The ombudsmen only started looking at the ad after it had received 15 external complaints, and there’s been a growing movement, especially across Europe, to prevent advertising that promotes stereotypes or unrealistic body expectations.

Last year, Britain’s advertising regulator gave new rules banning ads that promote gender stereotypes or sexually objectify women. This includes a baby formula commercial showing a little girl becoming a ballerina and a little boy becoming a mathematician, or an ad for Game of War with Kate Upton, which the regulator said suggested “sexual desirability [is] a prerequisite for leadership.”

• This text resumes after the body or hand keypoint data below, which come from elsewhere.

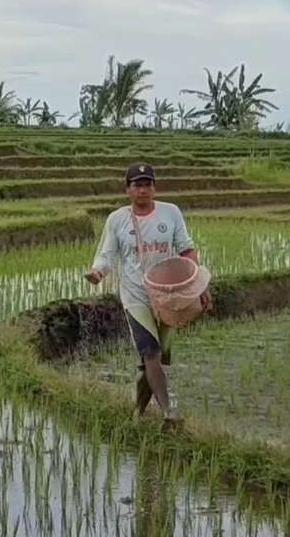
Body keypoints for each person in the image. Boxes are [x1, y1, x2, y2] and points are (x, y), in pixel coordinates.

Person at [85, 163, 210, 423]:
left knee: (152, 360)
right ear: (127, 189)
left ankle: (137, 414)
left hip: (167, 295)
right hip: (135, 295)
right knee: (151, 351)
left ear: (155, 187)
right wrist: (98, 272)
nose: (143, 190)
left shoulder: (170, 212)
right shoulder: (117, 219)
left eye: (147, 184)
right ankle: (168, 412)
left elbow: (186, 249)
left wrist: (200, 284)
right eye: (137, 185)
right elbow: (106, 255)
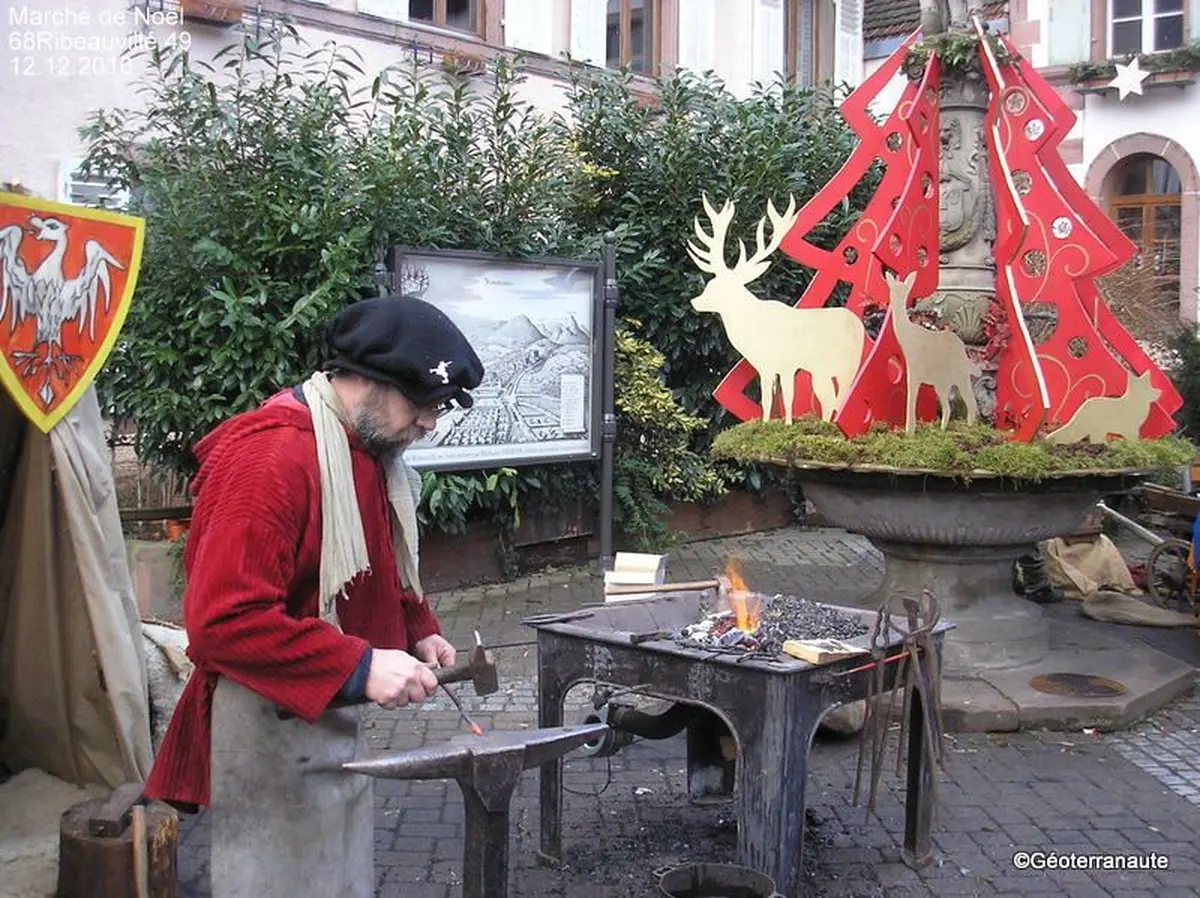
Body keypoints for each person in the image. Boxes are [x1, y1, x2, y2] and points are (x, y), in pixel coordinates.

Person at [141, 294, 484, 896]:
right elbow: (223, 622)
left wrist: (417, 629)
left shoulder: (361, 446)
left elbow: (374, 561)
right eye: (422, 403)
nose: (430, 423)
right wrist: (360, 666)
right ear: (368, 379)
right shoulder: (270, 458)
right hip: (262, 723)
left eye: (438, 408)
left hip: (325, 714)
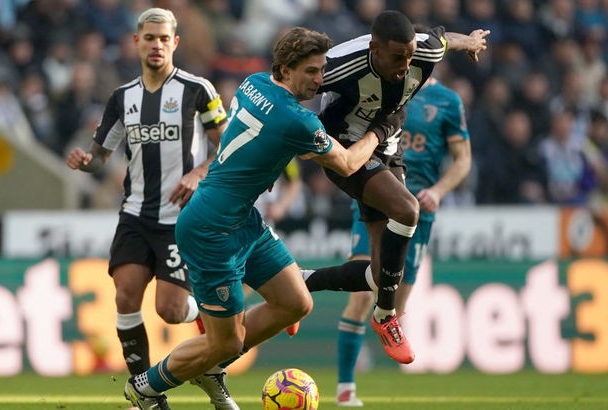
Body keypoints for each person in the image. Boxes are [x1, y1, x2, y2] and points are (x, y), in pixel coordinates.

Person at [123, 27, 401, 410]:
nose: (319, 80)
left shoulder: (253, 82)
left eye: (322, 70)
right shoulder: (297, 121)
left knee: (296, 303)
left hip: (242, 218)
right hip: (211, 230)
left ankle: (211, 367)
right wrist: (382, 129)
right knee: (226, 342)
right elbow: (350, 163)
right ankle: (145, 387)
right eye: (311, 71)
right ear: (285, 70)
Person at [65, 7, 227, 407]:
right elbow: (102, 154)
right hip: (135, 214)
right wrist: (87, 161)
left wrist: (198, 173)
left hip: (180, 219)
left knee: (170, 310)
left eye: (164, 38)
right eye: (149, 38)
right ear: (136, 42)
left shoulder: (197, 89)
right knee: (125, 297)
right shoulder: (122, 98)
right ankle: (147, 394)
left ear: (175, 43)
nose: (156, 45)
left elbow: (227, 146)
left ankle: (210, 314)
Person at [307, 10, 488, 364]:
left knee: (381, 275)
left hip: (389, 148)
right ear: (374, 49)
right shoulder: (340, 65)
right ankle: (386, 317)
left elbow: (445, 40)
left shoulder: (425, 51)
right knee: (407, 210)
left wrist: (469, 41)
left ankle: (300, 282)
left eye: (409, 55)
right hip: (346, 148)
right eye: (396, 57)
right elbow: (291, 86)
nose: (405, 65)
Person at [334, 77, 472, 406]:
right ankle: (345, 388)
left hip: (419, 208)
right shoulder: (381, 87)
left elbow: (462, 159)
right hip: (376, 196)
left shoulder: (447, 101)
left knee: (394, 304)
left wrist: (438, 191)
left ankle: (311, 286)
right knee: (361, 297)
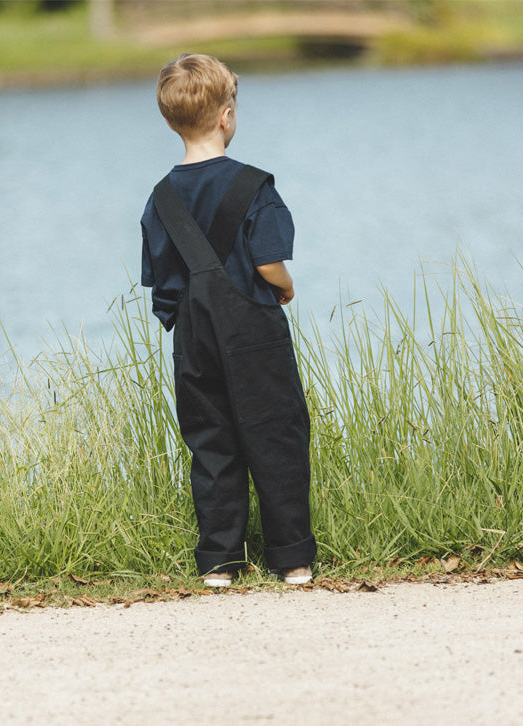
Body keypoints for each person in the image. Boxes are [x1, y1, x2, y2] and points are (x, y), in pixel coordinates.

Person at [140, 53, 316, 587]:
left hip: (194, 336)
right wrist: (285, 288)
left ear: (172, 121)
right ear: (227, 117)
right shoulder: (254, 186)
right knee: (275, 433)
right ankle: (292, 559)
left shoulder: (161, 198)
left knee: (210, 439)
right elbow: (268, 263)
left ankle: (219, 562)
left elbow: (161, 282)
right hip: (253, 331)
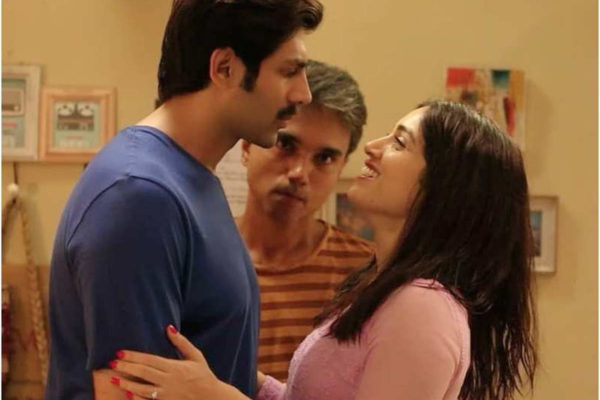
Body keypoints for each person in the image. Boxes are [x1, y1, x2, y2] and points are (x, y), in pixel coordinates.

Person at [108, 100, 538, 400]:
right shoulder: (383, 286)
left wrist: (215, 397)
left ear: (446, 188)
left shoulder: (424, 307)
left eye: (399, 143)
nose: (372, 148)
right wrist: (238, 379)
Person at [44, 0, 323, 399]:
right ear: (224, 68)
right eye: (289, 71)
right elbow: (132, 391)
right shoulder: (139, 196)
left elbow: (218, 360)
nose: (304, 93)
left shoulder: (190, 178)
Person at [236, 59, 374, 381]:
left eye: (324, 158)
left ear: (341, 168)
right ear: (246, 146)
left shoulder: (368, 274)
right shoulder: (196, 255)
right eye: (286, 144)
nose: (299, 173)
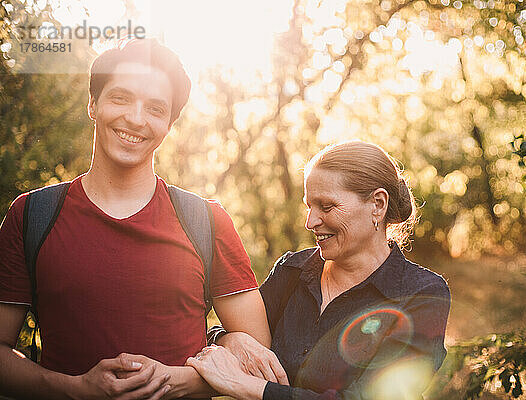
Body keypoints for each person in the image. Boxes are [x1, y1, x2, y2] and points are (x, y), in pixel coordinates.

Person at [0, 38, 270, 400]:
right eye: (121, 98)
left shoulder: (206, 220)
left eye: (156, 109)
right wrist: (76, 388)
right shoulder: (31, 215)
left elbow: (258, 355)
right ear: (93, 104)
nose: (136, 119)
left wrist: (175, 381)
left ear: (170, 124)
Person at [186, 140, 451, 400]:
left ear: (378, 204)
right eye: (308, 206)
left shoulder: (422, 294)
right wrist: (229, 340)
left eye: (327, 206)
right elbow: (223, 336)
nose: (310, 222)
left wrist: (248, 387)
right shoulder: (291, 271)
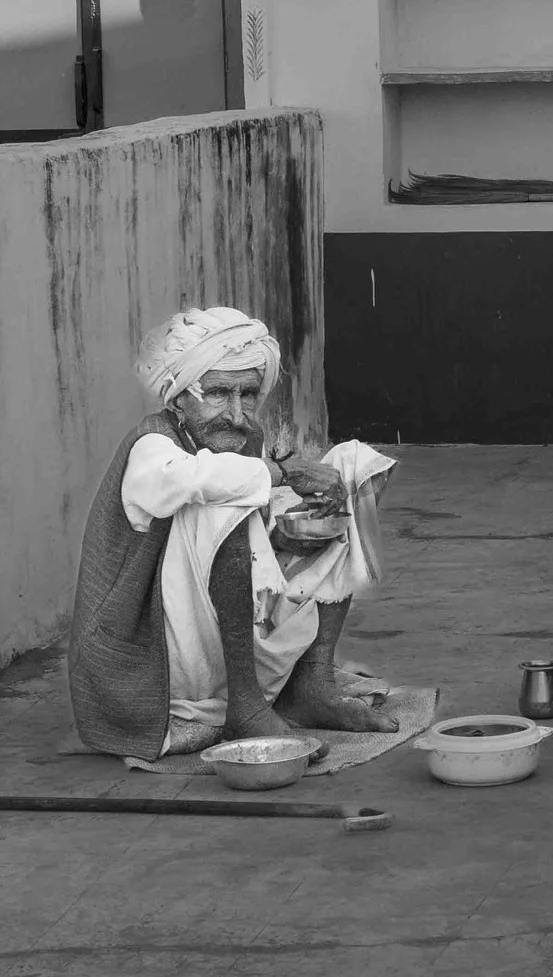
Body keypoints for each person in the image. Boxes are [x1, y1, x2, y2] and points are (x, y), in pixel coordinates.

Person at [69, 307, 401, 759]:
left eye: (248, 394)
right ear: (178, 398)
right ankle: (245, 705)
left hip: (229, 638)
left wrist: (285, 536)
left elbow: (249, 543)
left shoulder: (244, 439)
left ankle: (311, 682)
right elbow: (194, 484)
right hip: (154, 658)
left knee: (350, 471)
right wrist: (282, 473)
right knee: (219, 498)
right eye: (219, 393)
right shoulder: (153, 444)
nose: (237, 413)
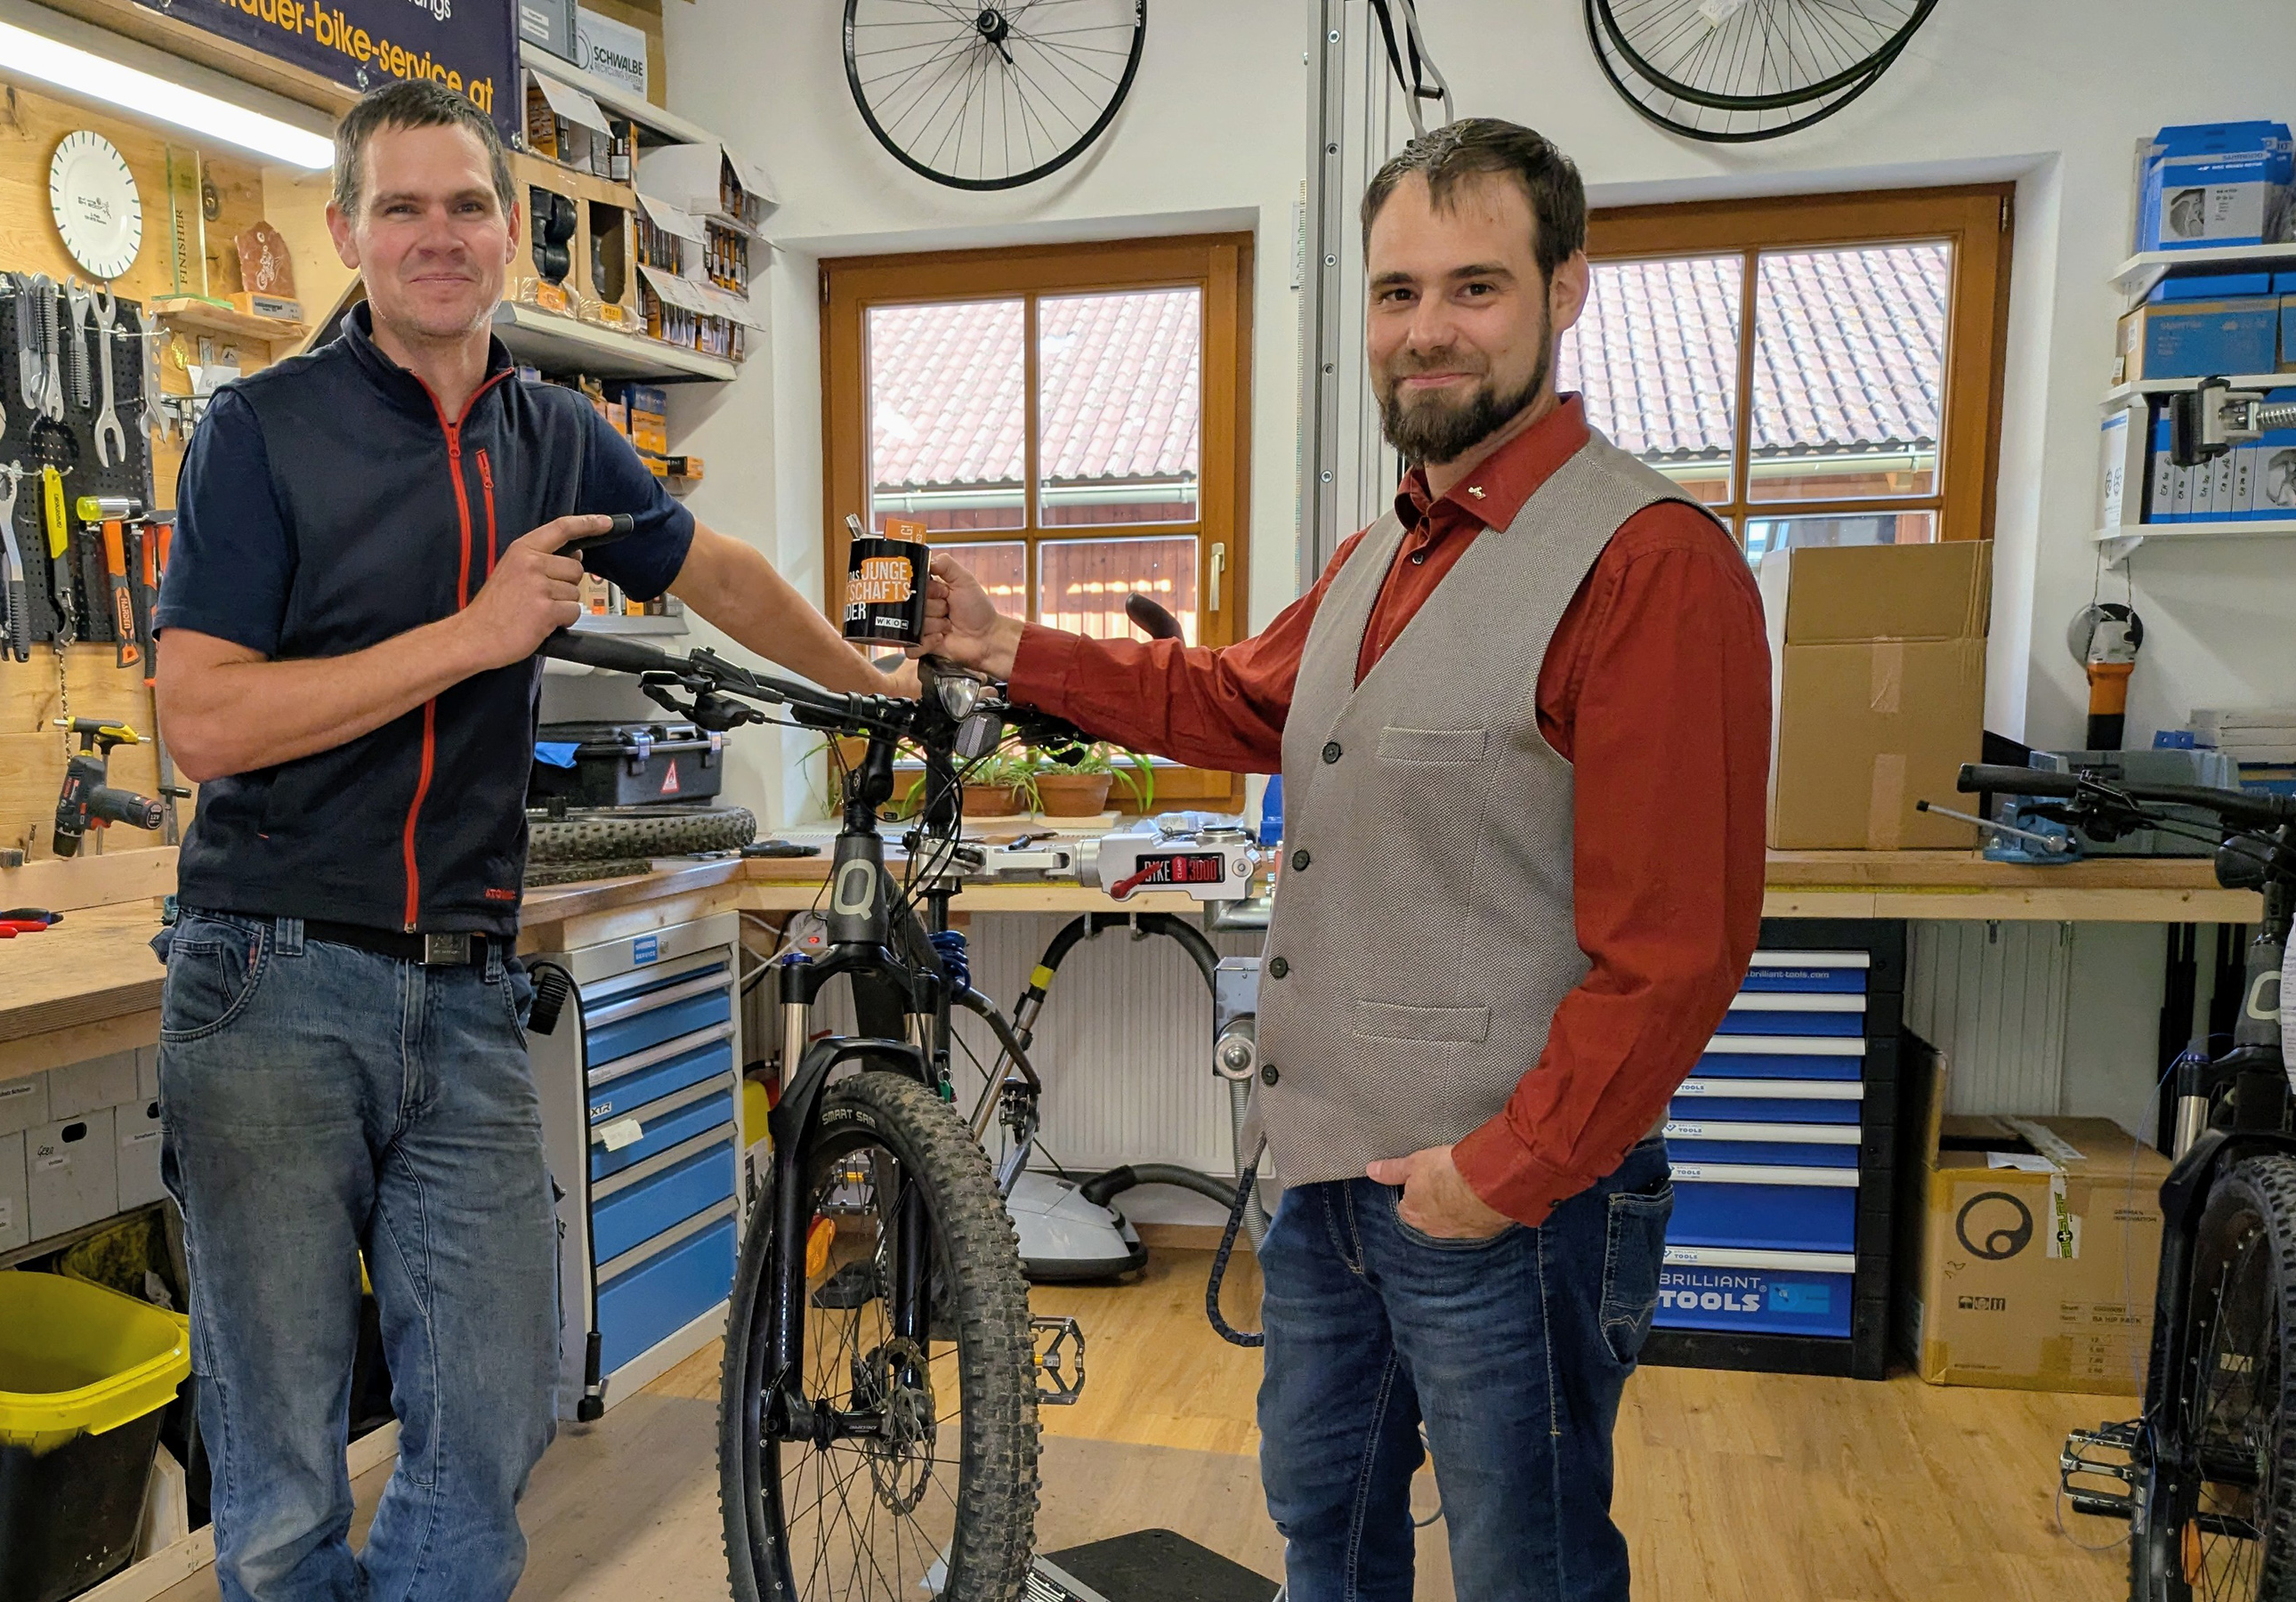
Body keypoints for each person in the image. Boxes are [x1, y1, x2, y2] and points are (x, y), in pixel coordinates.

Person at [923, 118, 1770, 1602]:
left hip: (1508, 1199)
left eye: (1474, 289)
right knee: (1326, 1518)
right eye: (1395, 294)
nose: (1426, 332)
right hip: (1328, 1178)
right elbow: (1242, 700)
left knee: (1534, 1564)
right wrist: (1007, 647)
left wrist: (1503, 1176)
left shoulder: (1650, 565)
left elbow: (1678, 950)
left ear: (1568, 291)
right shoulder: (1385, 553)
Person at [150, 79, 897, 1602]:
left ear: (511, 235)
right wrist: (476, 634)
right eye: (405, 207)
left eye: (470, 205)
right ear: (350, 231)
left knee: (500, 1403)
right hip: (272, 984)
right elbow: (205, 721)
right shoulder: (260, 433)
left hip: (470, 985)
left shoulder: (553, 434)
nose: (440, 236)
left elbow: (719, 573)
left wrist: (872, 689)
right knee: (284, 1451)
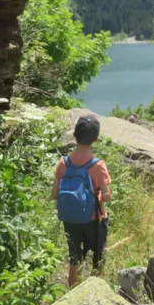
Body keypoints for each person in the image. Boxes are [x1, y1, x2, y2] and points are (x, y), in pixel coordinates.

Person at [51, 115, 112, 287]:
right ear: (96, 139)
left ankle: (72, 293)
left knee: (74, 258)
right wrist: (99, 196)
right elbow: (106, 196)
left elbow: (54, 194)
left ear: (74, 135)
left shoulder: (63, 162)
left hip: (70, 219)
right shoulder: (97, 165)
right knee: (97, 259)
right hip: (94, 220)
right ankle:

But should rules like that apply to the Distracted Boyfriend Meme, which one could argue is making a commentary on the wandering eye of men instead of promoting it. And, since there are varying standards of what constitutes sexism from country to country, it’s no surprise that a lot of people think this is a bit over the top.

[The CEO of Bahnhof, Jon Karlung, also thinks it’s an overreaction. He said “We will fight fiercely to use memes in any way we feel. We will not be subject to censorship in any sense.”

-But, though they are fewer in number, some commenters support the Swedish ombudsmen.

On Jezebel, I Made A Pigeonrat said: “I’m sure the Ombudsman understands memes, they are all in advertising! I don’t understand why this post and that company assumes the Ombudsman are a bunch of old fogeys who’ve lived in a cave cut off from internet and popular culture the past 50 years. That meme IS sexist, it DOES perpetuate negative gender stereotypes.”

Regardless, the Swedish advertising industry is self-regulating, and Bahnhof says it has no plans to change its advertising strategy.